I just wanted to blog about how the day went. I am thinking there are far more interesting things ahead for this group.

Monday, November 13, 2006

A Change in Thought ... Missing a Change in Action

I know, I know. Even now you are thinking, “but Dad, wouldn’t just going to college be easier?” It might, yes. And depending on what you end up wanting to do, college might still be the best answer. But it might not. And I want to remind you that in my own experience, all of the “learning” I did in all of the college classrooms I’ve spent time in does not come close to the learning that I’ve done on my own for the simple reason that now I am learning with people who are just as (if not more) passionate to “know” as I am. And that is what I want for you, to connect to people and environments where your passions connect, and the expectation is that you learn together, not learn on your own. Where you are free to create your own curriculum, find your own teachers, and create your own assessments as they are relevant. Where you make decisions (and your teachers guide you in those decisions) as to what is relevant to know and what isn’t instead of someone deciding that for you. Where at the end of the day, you’ll look back and find that the vast majority of your effort has been time well spent, not time wasted.

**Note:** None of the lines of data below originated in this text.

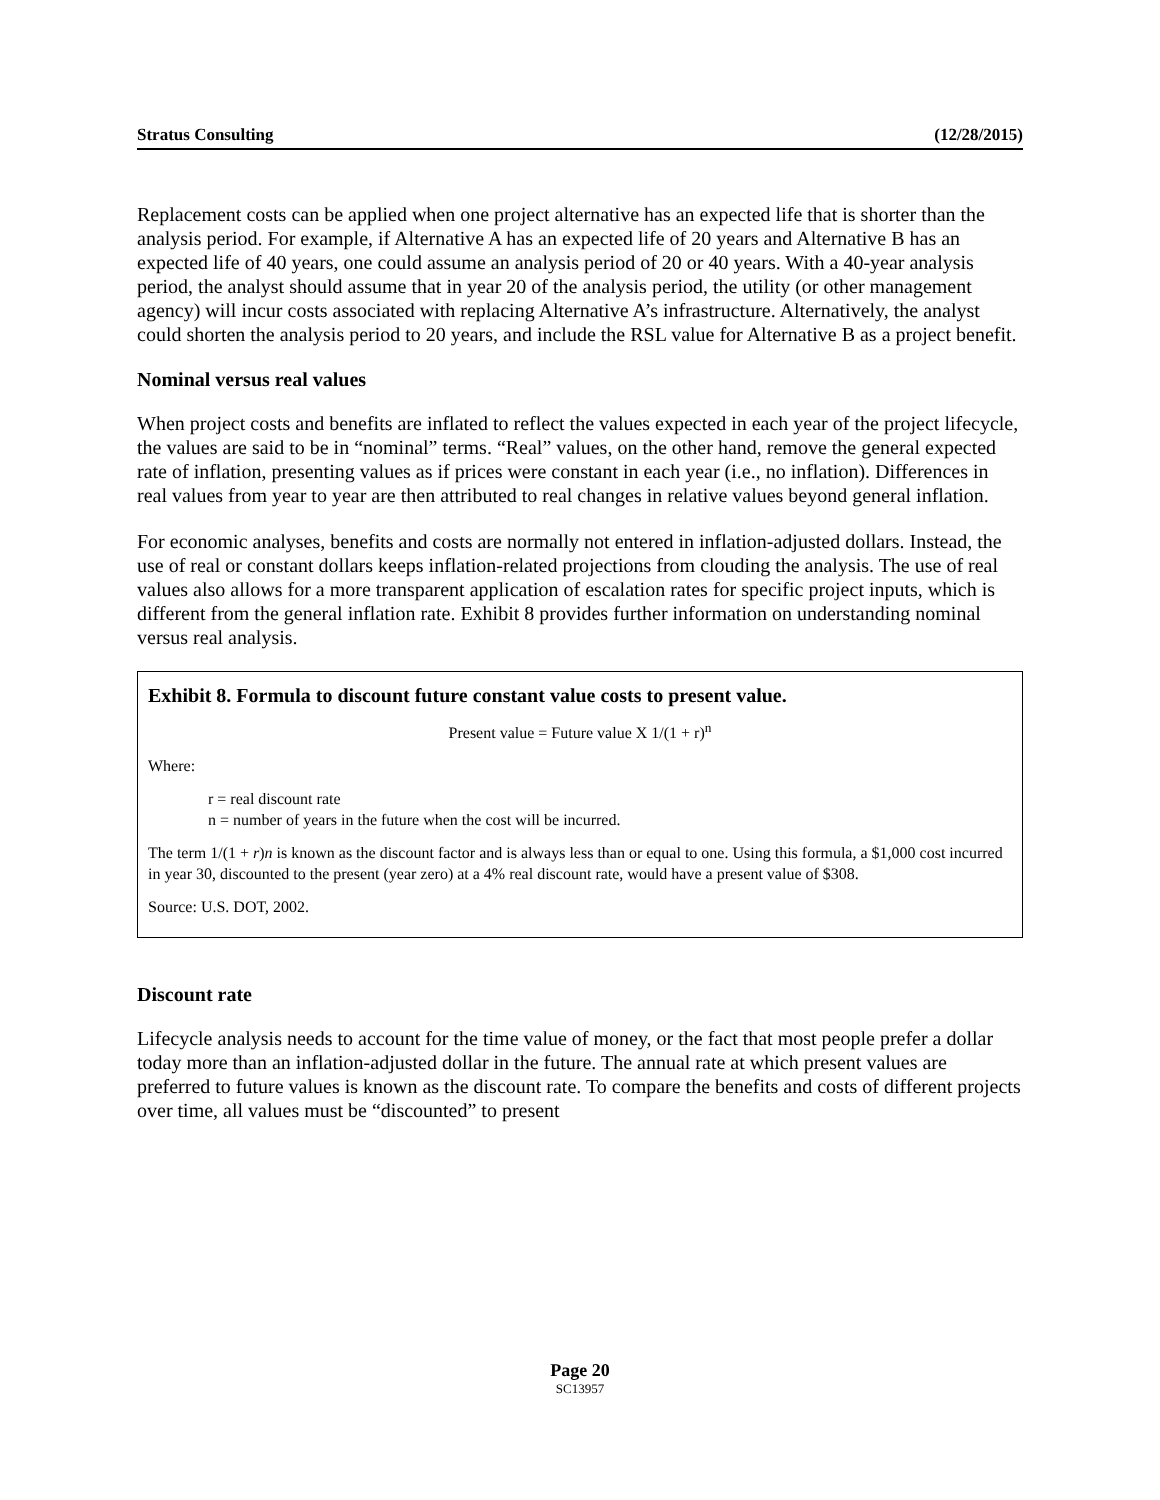Stratus Consulting (12/28/2015)
Replacement costs can be applied when one project alternative has an expected life that is shorter than the analysis period. For example, if Alternative A has an expected life of 20 years and Alternative B has an expected life of 40 years, one could assume an analysis period of 20 or 40 years. With a 40-year analysis period, the analyst should assume that in year 20 of the analysis period, the utility (or other management agency) will incur costs associated with replacing Alternative A’s infrastructure. Alternatively, the analyst could shorten the analysis period to 20 years, and include the RSL value for Alternative B as a project benefit.
Nominal versus real values
When project costs and benefits are inflated to reflect the values expected in each year of the project lifecycle, the values are said to be in “nominal” terms. “Real” values, on the other hand, remove the general expected rate of inflation, presenting values as if prices were constant in each year (i.e., no inflation). Differences in real values from year to year are then attributed to real changes in relative values beyond general inflation.
For economic analyses, benefits and costs are normally not entered in inflation-adjusted dollars. Instead, the use of real or constant dollars keeps inflation-related projections from clouding the analysis. The use of real values also allows for a more transparent application of escalation rates for specific project inputs, which is different from the general inflation rate. Exhibit 8 provides further information on understanding nominal versus real analysis.
Exhibit 8. Formula to discount future constant value costs to present value.
Present value = Future value X 1/(1 + r)<sup>n</sup>
Where:
r = real discount rate
n = number of years in the future when the cost will be incurred.
The term 1/(1 + r)n is known as the discount factor and is always less than or equal to one. Using this formula, a $1,000 cost incurred in year 30, discounted to the present (year zero) at a 4% real discount rate, would have a present value of $308.
Source: U.S. DOT, 2002.
Discount rate
Lifecycle analysis needs to account for the time value of money, or the fact that most people prefer a dollar today more than an inflation-adjusted dollar in the future. The annual rate at which present values are preferred to future values is known as the discount rate. To compare the benefits and costs of different projects over time, all values must be “discounted” to present
Page 20
SC13957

Weblogg-ed » Dear Kids, You Don’t Have to Go to College

Is this scary or what? I love the idea since I am that type of learner. I have learned far more on my own directive than any other situation I have been placed in. Web 2.0 has offered me a connected on-going professional development I could not afford to get elsewhere. I choose to take advantage of the offerings for the benefit of my own learning and that of my students. It makes a difference because I want it to. This is the learning Will is talking about. Learning beyond the books. Learning what I feel necessary for my career and self-growth.

What would happen if our classrooms were set up that way now? Okay... Then what would happen if our classrooms were set up that way without all of the standardized testing and documenting and so on that we deal with day to day?

Would it not work to offer our students at least a portion of their day as a self-exploration period? Are we too pessimistic in the thought that our kids would not care and would just slack off? They probably would. At least in the beginning. They have never had these opportunities, so someone would have to get them on the right track. They could still be held accountable for the learning through some type of cumulative, collaborative project presented to the student body and a panel of experts on the subject. Yes, I know it would be expensive and time-consuming. Yes, it would be worth it. No, the state would not fund that type of program even though they demand that type of result through multiple choice questions.

Just some wonderings out loud. Feel free to comment. Or not.